- Born: 27 August 1936 Stepney, East London, England
- Died: 1 September 2025 (aged 89) Los Angeles, California, U.S.
- Education: Aida Foster Theatre School
- Occupation: Actress
- Television: The Crystal Maze

= Sandra Caron =

British actress (1936–2025)

Sandra L. Cogan (27 August 1936 – 1 September 2025), known as Sandra Caron, was a British actress. Born in Stepney in east London, she trained at the Aida Foster Theatre School. She took her stage name in honour of Leslie Caron in part to avoid accusations that she was trading on the popularity of her sister, Alma Cogan, who The Guardian described in 2002 as "the most highly paid woman in British show business in the 1950s and 1960s". In the late 1960s, Caron acted as part of The Second City in 20,000 Frozen Grenadiers and appeared in the films The Bliss of Mrs. Blossom and Carry On Camping. She married American actor Brian Greene in 1985 and made her final on-screen appearance in Agony Again. She also appeared on the Channel 4 game show The Crystal Maze.

Caron published Alma Cogan: A Memoir in 1991 to commemorate the 25th anniversary of her death and was performing Fifty Million Frenchmen at the Royal Opera House in London with Jessica Martin in June 2002. After hearing from Martin that the planned BBC Radio 4 series Stage Mother, Sequinned Daughter – which did not mention Caron but did depict Alma as a drunkard and their mother as overbearing – she consulted with her barrister cousin Sir Ivan Lawrence QC, who advised her to seek an injunction to halt its broadcast. The injunction was unsuccessful on the grounds that it did not devalue Cogan's estate, however the BBC did apologise in December 2003 after the Broadcasting Standards Commission ruled that the series had been unfair on Cogan's surviving relatives. Caron moved with Greene to Los Angeles in 2015 and died at that city's Cedars-Sinai Medical Center on 1 September 2025, six weeks after being hospitalised following extreme weight loss and several falls.

== Filmography ==

Filmography per unless cited otherwise
| Title | Year | Role |
|---|---|---|
| Not Only... But Also | 1965 | The White Woman |
| The Late Show | 1966 | Self |
| Don't Raise the Bridge, Lower the River | 1968 | Pinto's nurse |
| The Bliss of Mrs. Blossom | 1968 | Pet shop assistant |
| Carry on Camping | 1969 | Fanny |
| About Face | 1989 | Wife |
| The Green Man | 1990 | Mrs Klinger |
| Agony Again | 1995 | Lily |

==Stage work==

===Selected stage credits===

- The Boy Friend – ensemble cast member in touring productions of Sandy Wilson's musical that played the New Theatre, Hull, in March 1959 and March 1960.

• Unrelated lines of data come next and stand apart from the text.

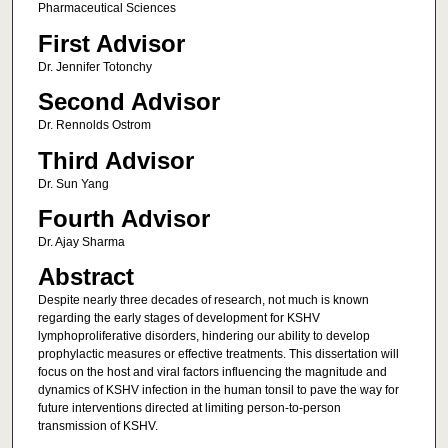
Pharmaceutical Sciences
First Advisor
Dr. Jennifer Totonchy
Second Advisor
Dr. Rennolds Ostrom
Third Advisor
Dr. Sun Yang
Fourth Advisor
Dr. Ajay Sharma
Abstract
Despite nearly three decades of research, not much is known
regarding the early stages of development for KSHV
lymphoproliferative disorders, hindering our ability to develop
prophylactic measures or effective treatments. This dissertation will
focus on the host and viral factors influencing the magnitude and
dynamics of KSHV infection in the human tonsil to pave the way for
future interventions directed at limiting person-to-person
transmission of KSHV.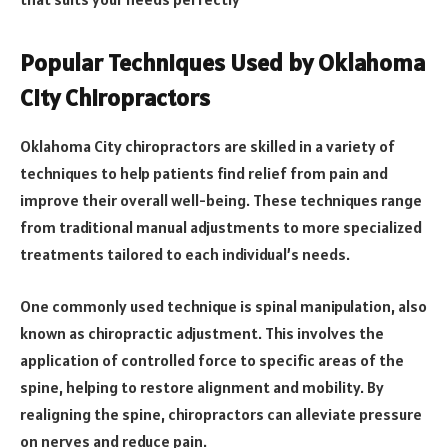
Popular Techniques Used by Oklahoma
City Chiropractors
Oklahoma City chiropractors are skilled in a variety of
techniques to help patients find relief from pain and
improve their overall well-being. These techniques range
from traditional manual adjustments to more specialized
treatments tailored to each individual’s needs.
One commonly used technique is spinal manipulation, also
known as chiropractic adjustment. This involves the
application of controlled force to specific areas of the
spine, helping to restore alignment and mobility. By
realigning the spine, chiropractors can alleviate pressure
on nerves and reduce pain.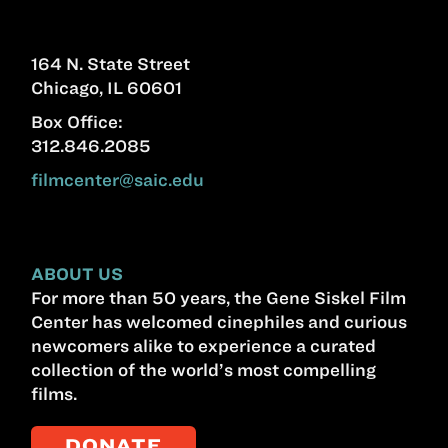
164 N. State Street
Chicago, IL 60601
Box Office:
312.846.2085
filmcenter@saic.edu
ABOUT US
For more than 50 years, the Gene Siskel Film
Center has welcomed cinephiles and curious
newcomers alike to experience a curated
collection of the world’s most compelling
films.
DONATE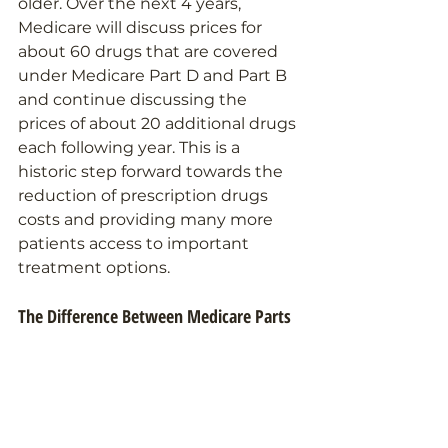
older. Over the next 4 years, 
Medicare will discuss prices for 
about 60 drugs that are covered 
under Medicare Part D and Part B 
and continue discussing the 
prices of about 20 additional drugs 
each following year. This is a 
historic step forward towards the 
reduction of prescription drugs 
costs and providing many more 
patients access to important 
treatment options.
The Difference Between Medicare Parts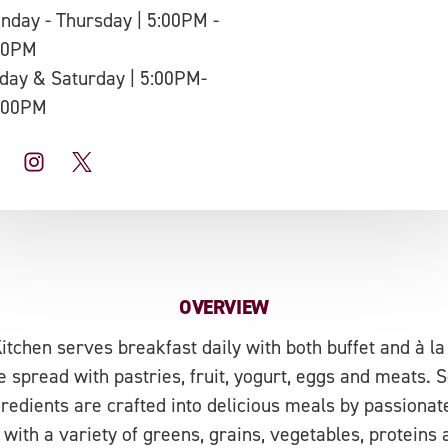
nday - Thursday | 5:00PM -
00PM
iday & Saturday | 5:00PM-
:00PM
OVERVIEW
tchen serves breakfast daily with both buffet and à la 
le spread with pastries, fruit, yogurt, eggs and meats.
gredients are crafted into delicious meals by passionat
with a variety of greens, grains, vegetables, proteins a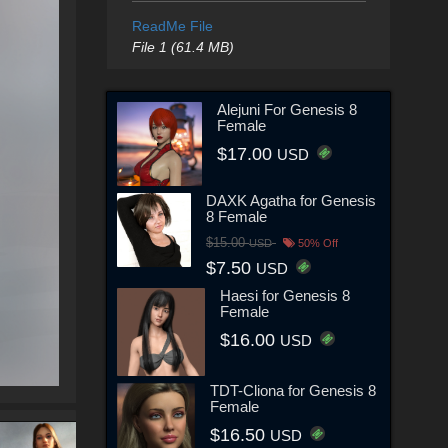
ReadMe File
File 1 (61.4 MB)
Alejuni For Genesis 8
Female
$17.00
USD
DAXK Agatha for Genesis
8 Female
$15.00
USD
50% Off
$7.50
USD
Haesi for Genesis 8
Female
$16.00
USD
TDT-Cliona for Genesis 8
Female
$16.50
USD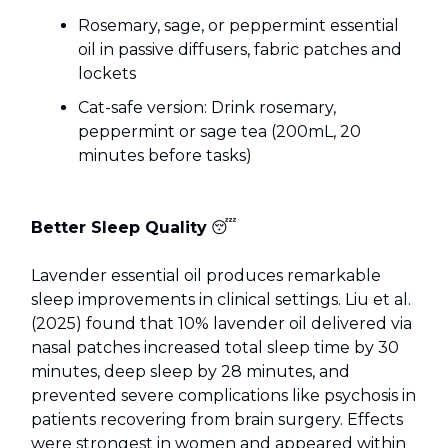
Rosemary, sage, or peppermint essential
oil in passive diffusers, fabric patches and
lockets
Cat-safe version: Drink rosemary,
peppermint or sage tea (200mL, 20
minutes before tasks)
Better Sleep Quality
😴
Lavender essential oil produces remarkable
sleep improvements in clinical settings. Liu et al.
(2025) found that 10% lavender oil delivered via
nasal patches increased total sleep time by 30
minutes, deep sleep by 28 minutes, and
prevented severe complications like psychosis in
patients recovering from brain surgery. Effects
were strongest in women and appeared within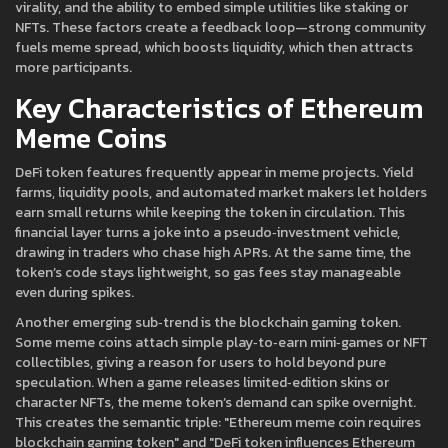
virality, and the ability to embed simple utilities like staking or
NFTs. These factors create a feedback loop—strong community
fuels meme spread, which boosts liquidity, which then attracts
more participants.
Key Characteristics of Ethereum
Meme Coins
DeFi token
features frequently appear in meme projects. Yield
farms, liquidity pools, and automated market makers let holders
earn small returns while keeping the token in circulation. This
financial layer turns a joke into a pseudo‑investment vehicle,
drawing in traders who chase high APRs. At the same time, the
token’s code stays lightweight, so gas fees stay manageable
even during spikes.
Another emerging sub‑trend is the
blockchain gaming token
.
Some meme coins attach simple play‑to‑earn mini‑games or NFT
collectibles, giving a reason for users to hold beyond pure
speculation. When a game releases limited‑edition skins or
character NFTs, the meme token’s demand can spike overnight.
This creates the semantic triple: "Ethereum meme coin requires
blockchain gaming token" and "DeFi token influences Ethereum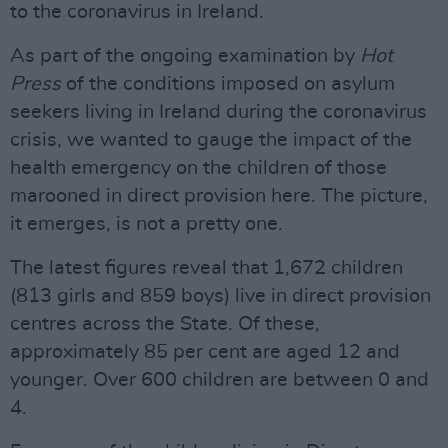
to the coronavirus in Ireland.
As part of the ongoing examination by
Hot
Press
of the conditions imposed on asylum
seekers living in Ireland during the coronavirus
crisis, we wanted to gauge the impact of the
health emergency on the children of those
marooned in direct provision here. The picture,
it emerges, is not a pretty one.
The latest figures reveal that 1,672 children
(813 girls and 859 boys) live in direct provision
centres across the State. Of these,
approximately 85 per cent are aged 12 and
younger. Over 600 children are between 0 and
4.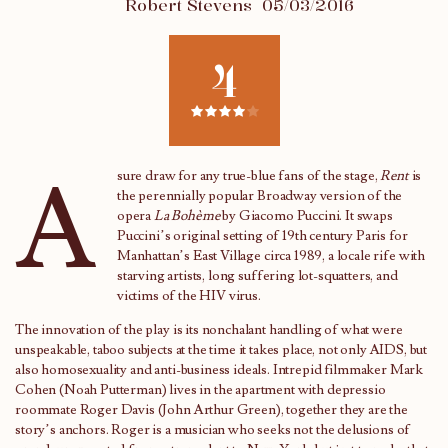
Robert Stevens
05/03/2016
4
A
sure draw for any true-blue fans of the stage,
Rent
is
the perennially popular Broadway version of the
opera
La Bohème
by Giacomo Puccini. It swaps
Puccini’s original setting of 19th century Paris for
Manhattan’s East Village circa 1989, a locale rife with
starving artists, long suffering lot-squatters, and
victims of the HIV virus.
The innovation of the play is its nonchalant handling of what were
unspeakable, taboo subjects at the time it takes place, not only AIDS, but
also homosexuality and anti-business ideals. Intrepid filmmaker Mark
Cohen (Noah Putterman) lives in the apartment with depressio
roommate Roger Davis (John Arthur Green), together they are the
story’s anchors. Roger is a musician who seeks not the delusions of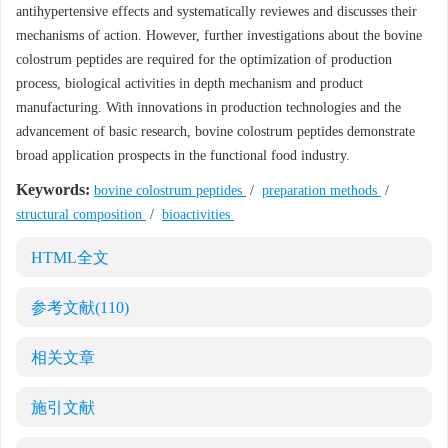
antihypertensive effects and systematically reviewes and discusses their
mechanisms of action. However, further investigations about the bovine
colostrum peptides are required for the optimization of production
process, biological activities in depth mechanism and product
manufacturing. With innovations in production technologies and the
advancement of basic research, bovine colostrum peptides demonstrate
broad application prospects in the functional food industry.
Keywords:
bovine colostrum peptides
/
preparation methods
/
structural composition
/
bioactivities
HTML全文
参考文献
(110)
相关文章
施引文献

- The Kitchen – played Monique, a waitress, in Arnold Wesker's play at the Royal Court Theatre, London, in 1961.

- From Rush Hour with Love – performer in a cabaret-style James Bond spoof staged at the Poor Millionaire, London EC2 (7 September – 10 October 1964) and at the Guinea and the Piggy, Leicester Square, London (October–November 1964).

- Billy Liar – cast member in a 1962 touring production of Keith Waterhouse and Willis Hall's play at the Grand Theatre, Wolverhampton, with the Alexandra Repertory Company.

- Inadmissible Evidence – appeared in a 1968 production of John Osborne's play at the Watford Palace Theatre for the Watford Palace Theatre Trust.

- ...And Another Thing – performer in the original London production of the musical revue at the Fortune Theatre, London, which opened on 6 October 1960.

- Ruby, Alfie – cast member in Corner Table Productions' 1992 tour of Hilary Gibb's stage adaptation, which played the New Theatre, Hull, the Lyceum Theatre, Sheffield, and other UK venues (28 October – 12 December 1992).

- Love and Maple Syrup – appeared in Louis Negin's Canadian musical revue, produced by Ruth Kalkstein and Edward Specter at the Mercer–Hansberry Theatre, New York, in 1970.